Potential WIC funding shortage hits home

With a playful monkey, children's books, and pretty flowers, the waiting room for Brown County WIC fits the pre and postnatal care demographic it covers. WIC programs across Minnesota are currently facing the looming threat of funding shortfalls, which could see several families in Brown County and beyond turned down for needed aid.

NEW ULM — A potential WIC funding shortfall could impact Brown County families who need assistance.

Brown County Public Health Director Jaimee Brand said WIC is one of the many programs Brown County Public Health offers. She said WIC focuses on helping pregnant women and new mothers.

“It’s a nutrition and breastfeeding program that helps eligible pregnant women, new mothers, babies, and young children,” Brand said. “WIC provides nutrition education, counseling, and support. If a mom is breastfeeding, we offer support for breastfeeding, nutritious foods, and we refer on to other healthcare providers or social services if we see additional needs are there.”

Currently, Minnesota WIC programs as a whole are feeling the looming threat of a potential funding shortage. Minnesota WIC Director Kate Franken said progress on a resolution to the problem has stalled.

“WIC and other federal programs are authorized through a continuing resolution that expires March 1,” she said. “We’re in a waiting game for a decision by Congress, on funding for the federal fiscal year 2024 budget.”

Franken said she hopes there is action from Congress before the March 1 deadline, but in her experience decisions have gone down to the wire. In her time, she said there has not been a potential shortfall like this ever.

“In prior years we’ve returned food funds to USDA at the end of the fiscal year,” Franken said. “We didn’t use the full grant allotment. Last year was the first time that we had to request additional funding from USDA. We did receive those funds so we could continue covering all the food costs for WIC participants in our state.”

As for why a potential shortfall is coming now, Franken cited increased numbers and rising food costs as factors.

“We saw a steady participation increase in our state and across the nation last year,” she said. “That was really exciting to serve more people that are eligible. That occurred alongside higher food costs in the marketplace. That plays into needing additional funding to cover serving more people and higher food costs.”
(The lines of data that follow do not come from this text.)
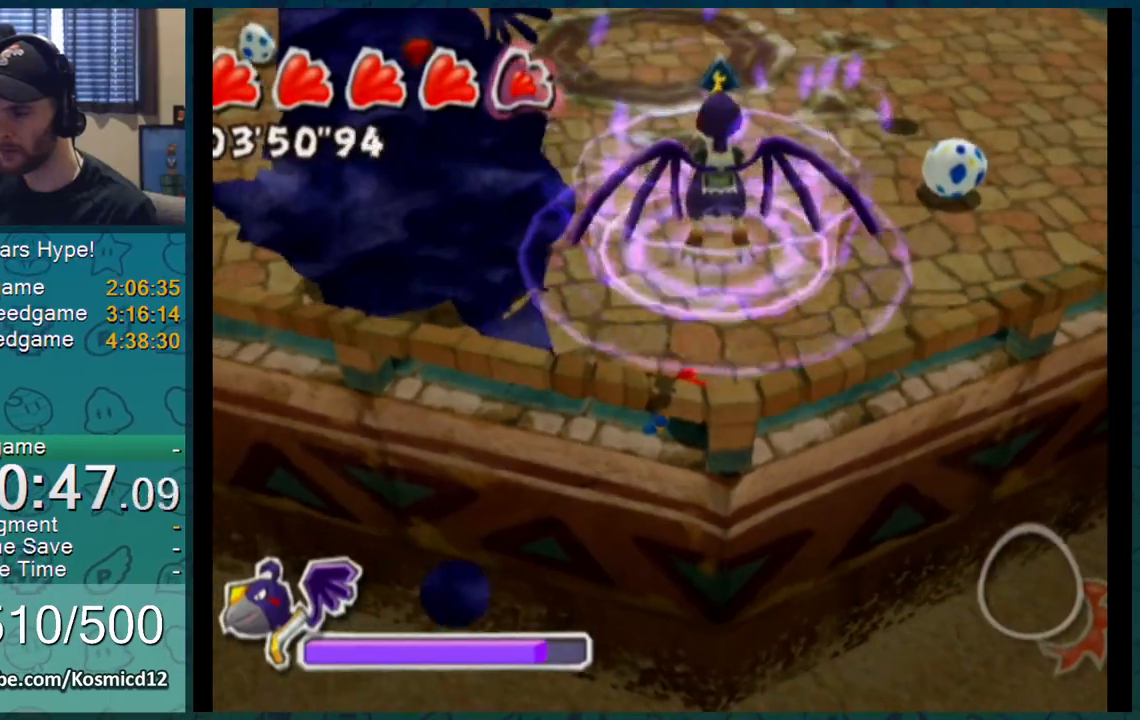
{"buttons": [], "left_stick": "center", "right_stick": "down-right", "events": [[183, "right_stick", "center"], [367, "right_stick", "down-right"]]}
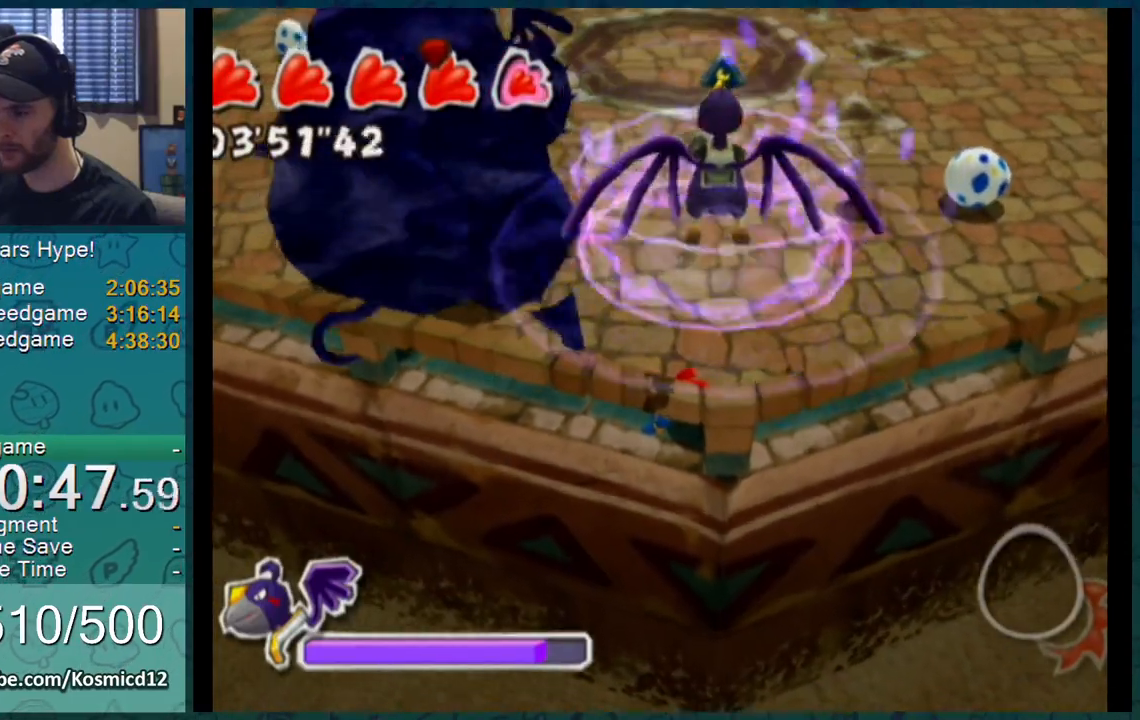
{"buttons": [], "left_stick": "center", "right_stick": "center", "events": [[317, "right_stick", "center"]]}
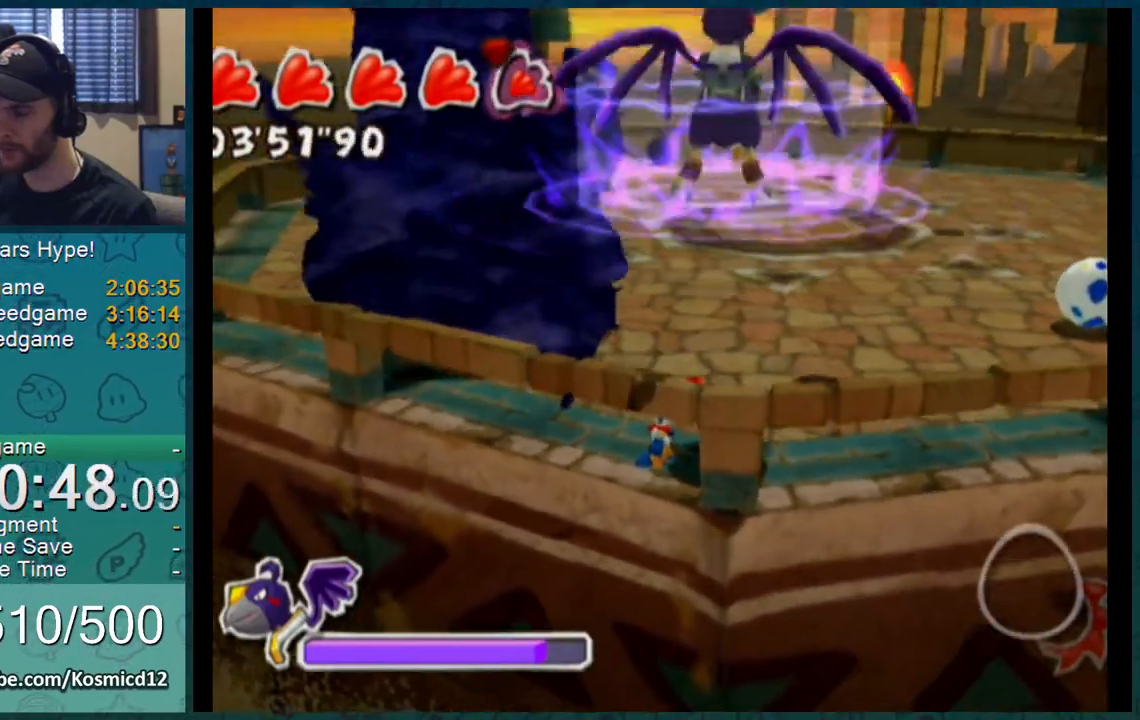
{"buttons": [], "left_stick": "center", "right_stick": "center", "events": [[283, "left_stick", "up-right"], [367, "left_stick", "center"]]}
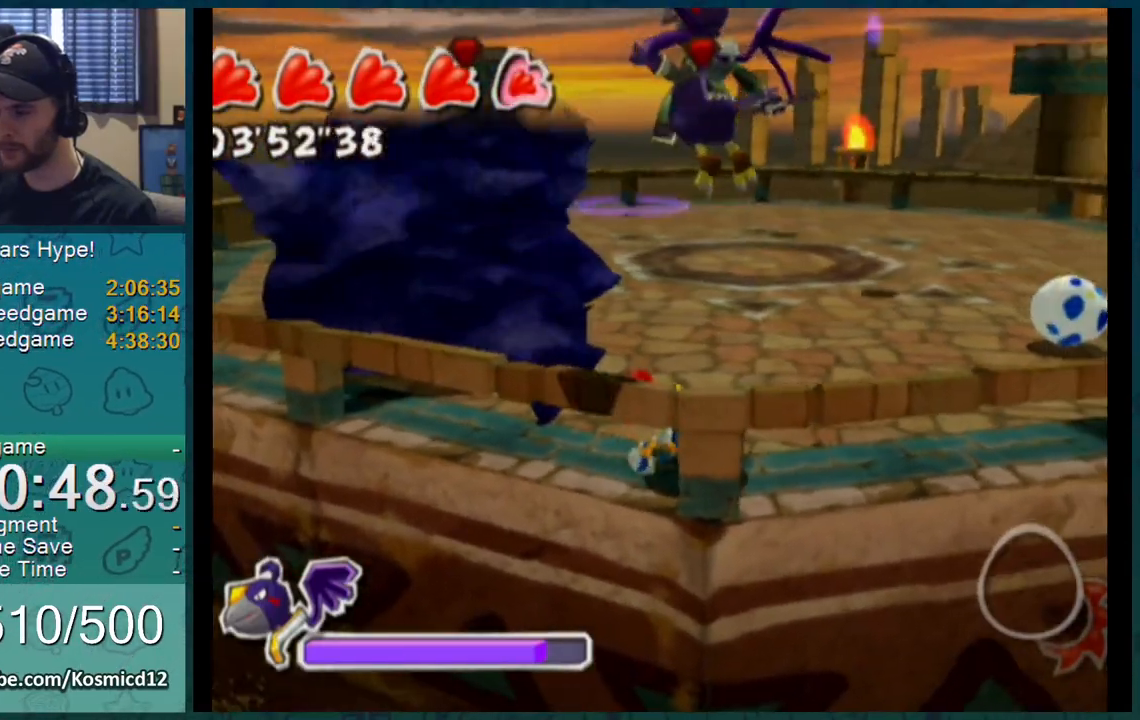
{"buttons": [], "left_stick": "up-right", "right_stick": "center", "events": [[334, "right_stick", "up-right"], [367, "left_stick", "up-right"], [467, "right_stick", "center"]]}
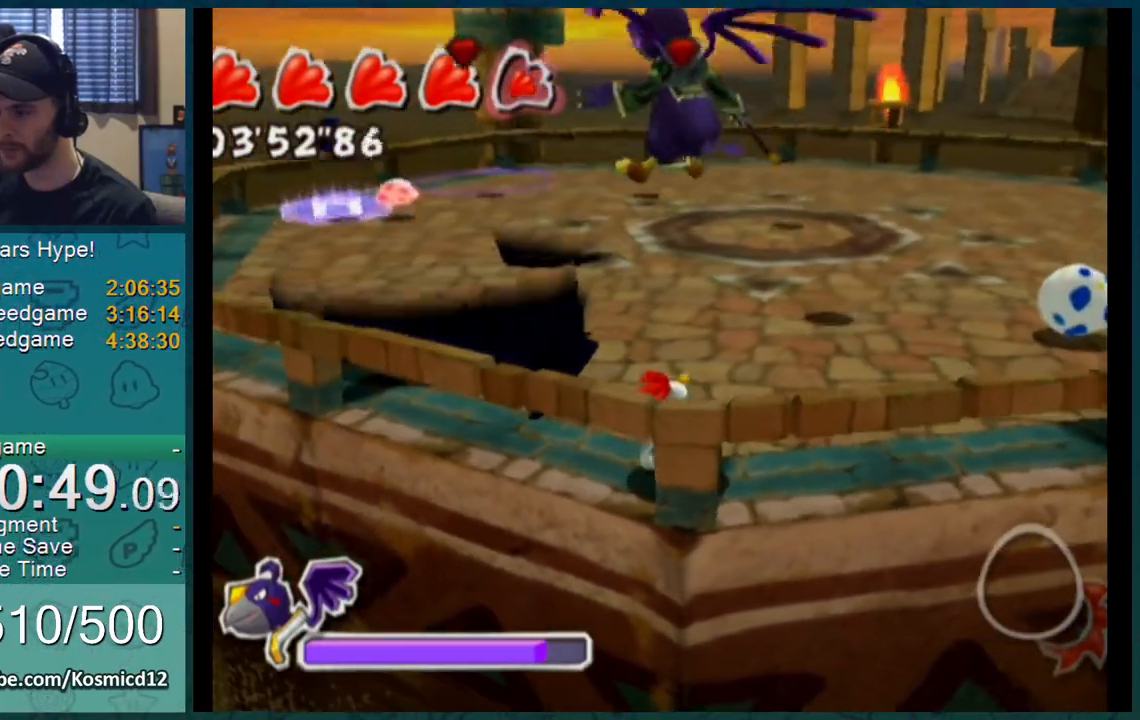
{"buttons": [], "left_stick": "up-right", "right_stick": "center", "events": [[33, "left_stick", "center"], [400, "left_stick", "up-right"]]}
This perilous situation comes as WIC enters its 50th year as an operating program. Franken said it is a concerning place to be, given the program’s impact.

“WIC is really one of the most effective health and nutrition programs,” she said. “We know for every dollar spent in WIC during the prenatal period, there’s a payoff in the investment of Medicaid costs. We know with rising maternal mortality, hunger, and food insecurity, it’s a critical program to help support young families.”

In rural areas like several places in Brown County, Franken said transportation challenges and food deserts are particular dangers for expectant and new mothers.

“Many of the families we serve can have transportation challenges,” she said. “When you’re in a rural community where there’s longer distances to to get to a WIC clinic, or grocery store, it can be harder to get connected and enrolled. Food deserts in some of these areas, people have to travel a pretty long distance to get to a grocery store for the healthy foods they need.”

Brand said they have begun strategizing but there is not much they can do currently, while they wait for word and direction from the Minnesota Department of Health.

“Whenever there is discussion about a program maybe losing funding or reducing funding in general, we always start strategizing as soon as we can,” she said. “This particular situation, we are really waiting for the Minnesota Department of Health to help make some decisions about what that might look like locally here.”